§ **SET PROBLEM**:
Write out again the lines starting with the one that contains "2,43 is noted." and going on through the one that contains "That is 12,45", with "Quick check" changed to "Brief check" and nothing else altered.

Extracted data entries
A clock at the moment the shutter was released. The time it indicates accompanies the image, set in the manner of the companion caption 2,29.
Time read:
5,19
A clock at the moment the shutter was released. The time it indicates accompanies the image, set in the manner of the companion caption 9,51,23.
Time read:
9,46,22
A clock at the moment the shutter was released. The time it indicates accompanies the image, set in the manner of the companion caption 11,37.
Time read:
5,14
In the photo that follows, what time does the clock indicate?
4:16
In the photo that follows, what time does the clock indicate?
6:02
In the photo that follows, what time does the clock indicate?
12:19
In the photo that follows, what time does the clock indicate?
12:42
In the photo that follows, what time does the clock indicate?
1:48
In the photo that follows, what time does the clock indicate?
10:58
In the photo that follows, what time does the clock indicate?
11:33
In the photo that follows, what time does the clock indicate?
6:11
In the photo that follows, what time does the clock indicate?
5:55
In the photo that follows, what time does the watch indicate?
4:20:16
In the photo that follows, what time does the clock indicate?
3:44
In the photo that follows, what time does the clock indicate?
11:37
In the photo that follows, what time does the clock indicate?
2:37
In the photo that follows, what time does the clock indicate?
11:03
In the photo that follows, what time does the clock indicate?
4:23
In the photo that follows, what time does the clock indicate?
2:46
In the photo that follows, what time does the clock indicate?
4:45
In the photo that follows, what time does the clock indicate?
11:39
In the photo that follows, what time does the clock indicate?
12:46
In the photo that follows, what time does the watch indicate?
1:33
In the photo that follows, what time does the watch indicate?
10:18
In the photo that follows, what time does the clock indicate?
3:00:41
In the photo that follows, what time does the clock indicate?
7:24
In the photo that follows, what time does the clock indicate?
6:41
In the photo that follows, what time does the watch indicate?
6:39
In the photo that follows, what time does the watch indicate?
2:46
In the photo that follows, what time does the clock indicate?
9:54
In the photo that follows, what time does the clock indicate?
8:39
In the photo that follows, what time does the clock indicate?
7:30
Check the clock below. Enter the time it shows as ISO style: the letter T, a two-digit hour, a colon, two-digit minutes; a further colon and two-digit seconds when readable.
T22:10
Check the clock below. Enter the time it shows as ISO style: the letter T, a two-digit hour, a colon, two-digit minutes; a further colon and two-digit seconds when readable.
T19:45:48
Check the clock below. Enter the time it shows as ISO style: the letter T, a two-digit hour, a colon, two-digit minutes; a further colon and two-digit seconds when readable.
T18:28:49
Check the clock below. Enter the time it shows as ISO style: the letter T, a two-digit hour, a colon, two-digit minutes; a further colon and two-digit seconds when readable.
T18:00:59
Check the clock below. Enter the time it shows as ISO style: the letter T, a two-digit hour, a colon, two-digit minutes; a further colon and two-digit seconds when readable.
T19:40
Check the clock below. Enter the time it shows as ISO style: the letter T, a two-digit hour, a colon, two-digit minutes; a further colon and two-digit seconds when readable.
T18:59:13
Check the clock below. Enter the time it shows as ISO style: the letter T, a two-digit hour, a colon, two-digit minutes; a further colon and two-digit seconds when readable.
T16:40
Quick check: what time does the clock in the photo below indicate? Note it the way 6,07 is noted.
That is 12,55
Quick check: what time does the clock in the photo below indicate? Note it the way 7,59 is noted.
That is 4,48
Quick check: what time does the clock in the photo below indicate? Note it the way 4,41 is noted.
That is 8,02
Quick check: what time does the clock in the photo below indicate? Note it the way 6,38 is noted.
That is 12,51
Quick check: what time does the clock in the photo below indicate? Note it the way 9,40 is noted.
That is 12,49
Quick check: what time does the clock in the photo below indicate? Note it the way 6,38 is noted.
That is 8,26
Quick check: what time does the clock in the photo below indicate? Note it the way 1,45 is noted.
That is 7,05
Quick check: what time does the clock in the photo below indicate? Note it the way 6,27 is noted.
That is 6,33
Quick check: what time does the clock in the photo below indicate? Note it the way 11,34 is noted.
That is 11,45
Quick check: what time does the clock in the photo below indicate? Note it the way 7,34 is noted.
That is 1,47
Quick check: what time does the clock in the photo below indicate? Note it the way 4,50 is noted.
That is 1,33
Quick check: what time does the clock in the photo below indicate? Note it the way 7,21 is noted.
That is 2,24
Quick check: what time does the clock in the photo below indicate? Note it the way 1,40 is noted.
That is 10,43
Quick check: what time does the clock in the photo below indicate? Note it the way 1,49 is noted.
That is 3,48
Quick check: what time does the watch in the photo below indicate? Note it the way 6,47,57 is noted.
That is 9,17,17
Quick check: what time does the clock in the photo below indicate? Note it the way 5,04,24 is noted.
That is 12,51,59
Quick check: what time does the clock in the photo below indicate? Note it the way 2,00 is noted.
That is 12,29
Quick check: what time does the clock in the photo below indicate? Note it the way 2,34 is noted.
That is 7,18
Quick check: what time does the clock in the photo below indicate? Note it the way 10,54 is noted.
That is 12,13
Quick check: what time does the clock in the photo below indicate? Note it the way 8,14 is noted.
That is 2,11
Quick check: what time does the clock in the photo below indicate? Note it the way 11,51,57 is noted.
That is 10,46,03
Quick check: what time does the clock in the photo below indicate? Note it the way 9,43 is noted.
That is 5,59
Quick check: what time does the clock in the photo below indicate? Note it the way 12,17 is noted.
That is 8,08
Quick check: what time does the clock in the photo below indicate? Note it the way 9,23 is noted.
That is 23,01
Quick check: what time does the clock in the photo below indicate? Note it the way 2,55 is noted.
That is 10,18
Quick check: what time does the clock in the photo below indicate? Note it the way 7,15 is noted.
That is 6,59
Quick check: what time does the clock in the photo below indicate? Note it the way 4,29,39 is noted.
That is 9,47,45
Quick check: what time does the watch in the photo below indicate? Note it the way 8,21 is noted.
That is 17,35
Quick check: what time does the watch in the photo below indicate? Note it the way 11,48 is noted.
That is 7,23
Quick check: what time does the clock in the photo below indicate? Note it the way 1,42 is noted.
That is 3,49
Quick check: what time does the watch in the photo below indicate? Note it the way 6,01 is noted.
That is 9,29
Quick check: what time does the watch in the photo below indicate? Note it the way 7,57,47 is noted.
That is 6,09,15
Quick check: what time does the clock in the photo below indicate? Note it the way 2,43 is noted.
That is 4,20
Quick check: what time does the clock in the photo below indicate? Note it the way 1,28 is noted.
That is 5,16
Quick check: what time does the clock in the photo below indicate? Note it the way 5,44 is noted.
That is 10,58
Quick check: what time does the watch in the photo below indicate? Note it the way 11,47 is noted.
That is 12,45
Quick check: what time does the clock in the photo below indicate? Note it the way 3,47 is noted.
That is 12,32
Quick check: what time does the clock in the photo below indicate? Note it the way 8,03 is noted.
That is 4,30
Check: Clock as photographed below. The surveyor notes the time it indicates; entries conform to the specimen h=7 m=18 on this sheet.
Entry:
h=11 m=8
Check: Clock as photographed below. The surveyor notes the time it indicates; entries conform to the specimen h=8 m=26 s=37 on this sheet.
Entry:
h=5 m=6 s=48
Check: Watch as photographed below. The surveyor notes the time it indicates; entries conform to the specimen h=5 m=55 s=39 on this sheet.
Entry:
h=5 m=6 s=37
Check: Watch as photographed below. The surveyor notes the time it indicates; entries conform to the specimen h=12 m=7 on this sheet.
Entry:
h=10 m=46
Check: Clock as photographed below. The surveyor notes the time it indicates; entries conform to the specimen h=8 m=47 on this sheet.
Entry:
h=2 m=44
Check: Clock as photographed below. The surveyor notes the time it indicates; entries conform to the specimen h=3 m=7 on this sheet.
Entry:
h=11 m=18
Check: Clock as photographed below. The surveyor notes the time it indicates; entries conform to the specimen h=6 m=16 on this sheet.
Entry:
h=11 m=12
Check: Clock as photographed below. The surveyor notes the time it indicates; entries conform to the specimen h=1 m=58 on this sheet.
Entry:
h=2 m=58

§ **ANSWER BELOW**:
Brief check: what time does the clock in the photo below indicate? Note it the way 2,43 is noted.
That is 4,20
Brief check: what time does the clock in the photo below indicate? Note it the way 1,28 is noted.
That is 5,16
Brief check: what time does the clock in the photo below indicate? Note it the way 5,44 is noted.
That is 10,58
Brief check: what time does the watch in the photo below indicate? Note it the way 11,47 is noted.
That is 12,45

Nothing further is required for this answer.